Fui directamente a Curtis Hall. La encargada de su piso me dijo que se había dado de baja en el dormitorio, y no iba a regresar allí aquel semestre. No había dejado dirección alguna ni número de teléfono.

Me marché, irritado y mísero, seguro de haber tenido razón: su familia la había seducido para que volviese a la Buena Vida, rodeada por chicos ricos, nuevos juguetes. Nunca regresaría.

Mi apartamento me parecía más sórdido que nunca. Lo evité, pasando tanto tiempo como me era posible en el Hospital, en donde los retos de mi nuevo trabajo servían para distraerme. Tomé todo un grupo de casos de la lista de espera, y me presenté voluntario para el turno nocturno en la Sala de Emergencias. Al tercer día, ella apareció en mi oficina, con aspecto muy feliz, casi enfebrecida por la dicha.

Cerró la puerta, besos profundos y abrazos. Dijo alguna cosa acerca de haberme echado en falta, dejó que mis manos recorriesen sus curvas. Luego se apartó, ruborizada y riendo.

– ¿Está libre para la comida, doctor?

Me llevó al aparcamiento del Hospital, hasta un brillante descapotable: un Alfa Romeo Spider nuevo de trinca.

– ¿Te gusta?

– Claro, es estupendo.

Me tiró las llaves.

– Tú conduces.

Comimos en un restaurante italiano en Los Feliz escuchando óperas y tomando canolli de postre. De regreso al coche, me dijo:

– Tengo algo que enseñarte, Alex -y me dirigió hacia el oeste, hacia Nichols Canyon.

Mientras subía por el sendero hacia la casa gris de techo de piedrecitas, me dijo:

– ¿Qué le parece, doctor?

– ¿Quién vive aquí?

– Su segura servidora.

– ¿La has alquilado?

– ¡No! ¡Es mía! -Salió del coche y se fue a la puerta delantera.

Me sorprendió hallar la casa amueblada, y aún más con la anticuada decoración, estilo años cincuenta, del lugar.
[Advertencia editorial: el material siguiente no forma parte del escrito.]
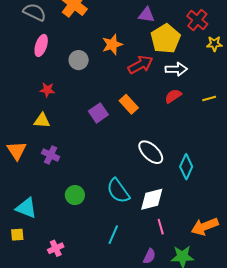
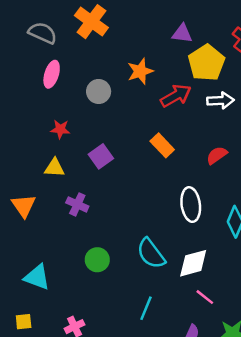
red semicircle: (173, 96) -> (217, 155), moved
purple square: (98, 113) -> (101, 156), moved
white ellipse: (151, 152) -> (191, 205), turned 40
purple cross: (51, 155) -> (77, 204), moved
pink line: (161, 227) -> (205, 297), turned -35
yellow square: (17, 235) -> (24, 322), moved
Vivíamos en unos tiempos en que lo orgánico era rey: tonos terrosos, velas de iluminación hechas a mano, y batiks. Así que todo ese aluminio y plástico, los colores planos y fríos, parecían superados, casi como de chiste.

Pero ella fue flotando por el interior, envuelta en su orgullo de propietaria, tocando y poniendo bien cosas, abriendo unas cortinas para dejar al descubierto una pared de cristal. La vista me hizo olvidar el aluminio.

Desde luego, aquello no era, ni por asomos, el chamizo de un estudiante. Pensé: es una mantenida…, alguien le ha puesto la casa. Alguien lo bastante mayor como para haber comprado muebles de los cincuenta.

¿Kruse? Ella nunca me había confirmado esa supuesta relación…

– Entonces… ¿qué piensa usted, doctor?

– Realmente impresionante. ¿Cómo te lo has montado?

Ella estaba en la cocina, sirviendo 7-Up en dos vasos. Hizo un mohín.

– La verdad es que no te gusta.

– No, no. ¡Es fantástica!

– Tu tono de voz me dice otra cosa, Alex.

– Sólo me estaba preguntando cómo te las apañas para tener todo esto. Financieramente hablando.

Hizo un gesto teatral y me contestó con una voz a lo Mata Hari:

– Tengo una doble vida.

– ¡Aja!

– ¡Oh, Alex, no seas aguafiestas! No me he acostado con nadie para conseguir esto.

Eso me estremeció, y le dije:

– No estaba implicando que lo hubieses hecho.

Su sonrisa era malévola.

– Pero si cruzó por tu mente, mi dulce Príncipe.

– ¡Jamás! -Miré a las montañas. El cielo era color agua de mar clara, sobre un horizonte de marrón rosado. Seguía la coordinación de colores de los cincuenta-. Nada ha cruzado por mi mente. Simplemente, es que no estaba preparado para esto. No te veo, ni sé nada de ti durante todo el verano y, ahora… esto.

Me dio el refresco, puso su cabeza en mi hombro.

– Es hermoso -le dije-. No tanto como tú, pero hermoso. Disfrútalo.